Political democracy, if it works, turns on getting the attention of the queue and then going with it to the window.
Political democracy, in other words, turns on advertising.
So does industrial democracy.
Industrial democracy in a factory of five thousand men consists in making arrangements for the five thousand men to appreciate each other, appreciate the Firm, and to feel the Firm appreciating them; arrangements for having the five thousand men get each other's attention in the right proportions at the right time so that they work as one.
The next thing that is coming in industrial democracy is getting skilled capital and skilled labor to appreciate each other's skill. A skilled capitalist can not fairly be called a skilled capitalist or, now that this war is over, unless he knows how to keep his queue appreciating his skill, keep his five thousand men standing in line for his attention cheerfully.
The difference between an industrial autocracy and an industrial democracy is that in an industrial autocracy you keep your queue in line with a club, or with threats of bread and butter, and in an industrial democracy you have your queue of five thousand men, each man in the row cheering you while he sees you giving one minute a week of your attention to him and one hour a day of your attention to others. Still you find him cheering you.
The skilled employer is the employer who so successfully advertises his skill to his employees and so successfully advertises their skill to themselves and to one another that they hand over to him in their common interest the right to sort them over. They hand over to him deliberately, in other words, in their own interests, the right not to treat them alike. Democracy consists in keeping people in line without a club. Democracy is a queueful of people cutting in ahead of one another fairly and in a way that the queue stands for.
If a man standing in a queue before a ticket window wants to cut in ahead of five people, the way for him to do it is to show the five people something in his hand that makes them say, "You first, please." He must show why he should go first, and that he is doing it in their interest.

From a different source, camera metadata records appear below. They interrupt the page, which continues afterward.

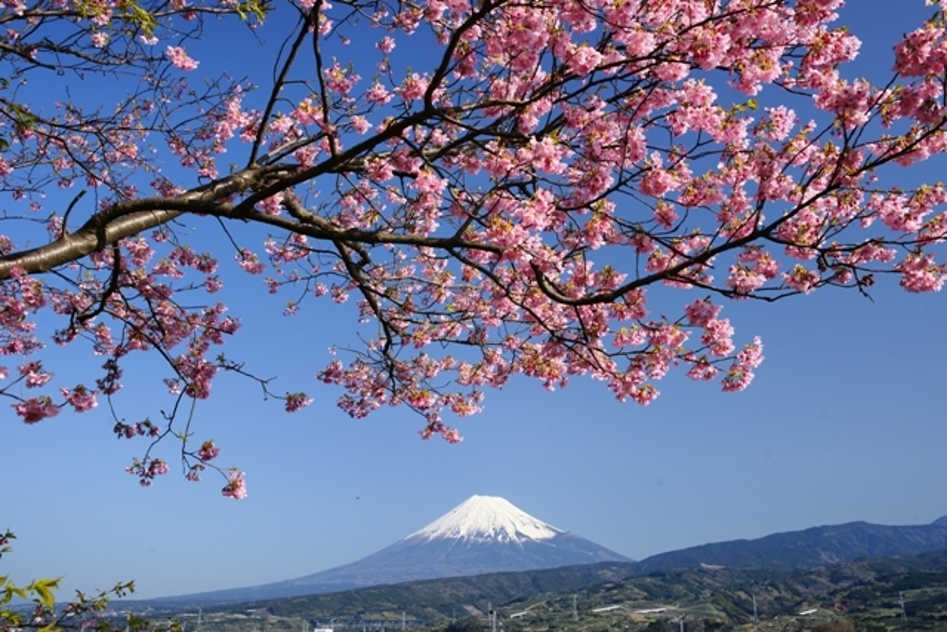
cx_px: 474
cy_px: 316
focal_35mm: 35
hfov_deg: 54.4
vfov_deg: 37.9
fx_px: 921
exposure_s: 1/40
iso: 100
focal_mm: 35
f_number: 11
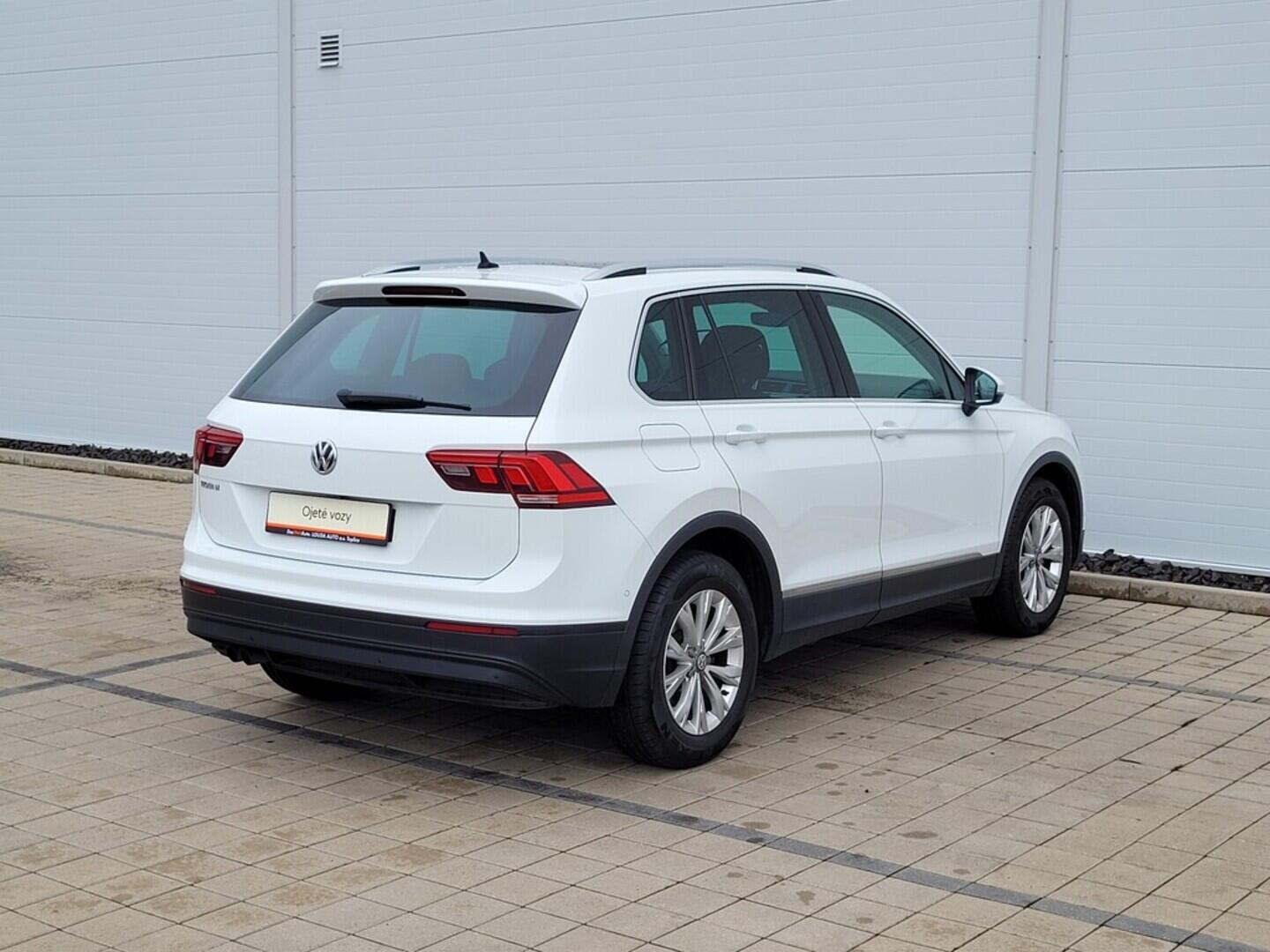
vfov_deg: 53.1
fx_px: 954
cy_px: 476
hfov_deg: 67.3
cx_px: 635
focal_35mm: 26
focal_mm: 5.4
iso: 40
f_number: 1.8
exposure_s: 1/664
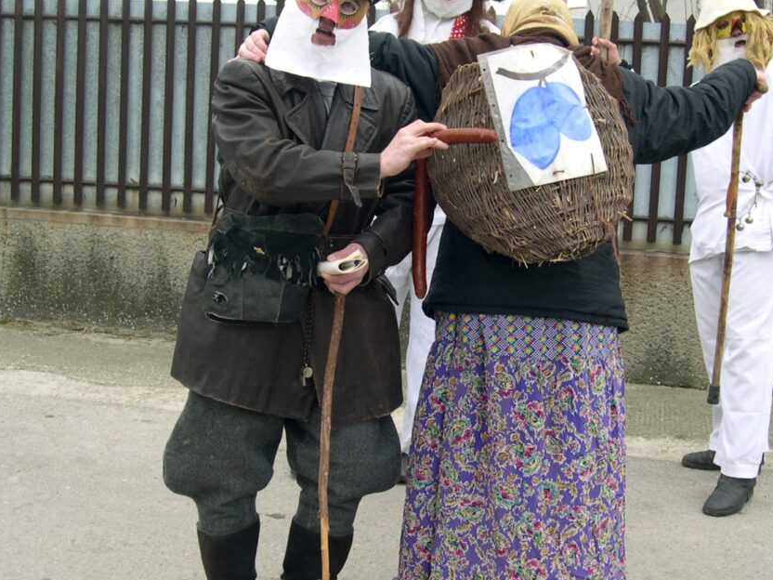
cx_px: 435
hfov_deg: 30.2
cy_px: 282
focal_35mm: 64
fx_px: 1429
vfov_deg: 22.9
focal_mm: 11.1
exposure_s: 1/162
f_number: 3.2
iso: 100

The other day as I was standing in a long line of people before the ticket window in the Northampton station, I noticed on a guess that half a dozen of the people were standing in line to buy a ticket to New York on the express due in half an hour, and a dozen and a half were standing in line to buy tickets to Springfield on the local going in three minutes. I was number thirteen. I wanted to get a ticket for Springfield. The thing for me to do, of course, to rise to the crisis and make democracy work, was to jump up on my suitcase and address the queue who were ahead of me: "Ladies and gentlemen! Eighteen or twenty of you in this line ahead of me want tickets to Springfield on the train going in three minutes, and the rest of you want tickets on the train going in half an hour. If you people who are hoping you can get your tickets in time to go to Springfield will let me cut in ahead of you out of my turn and get my ticket, I will buy tickets for all of you with this ten dollar bill in thirty seconds, and you can get your tickets of me on the train, and in this way we will all catch it."
I did not do it, of course, but it would have been what I call democracy if I had.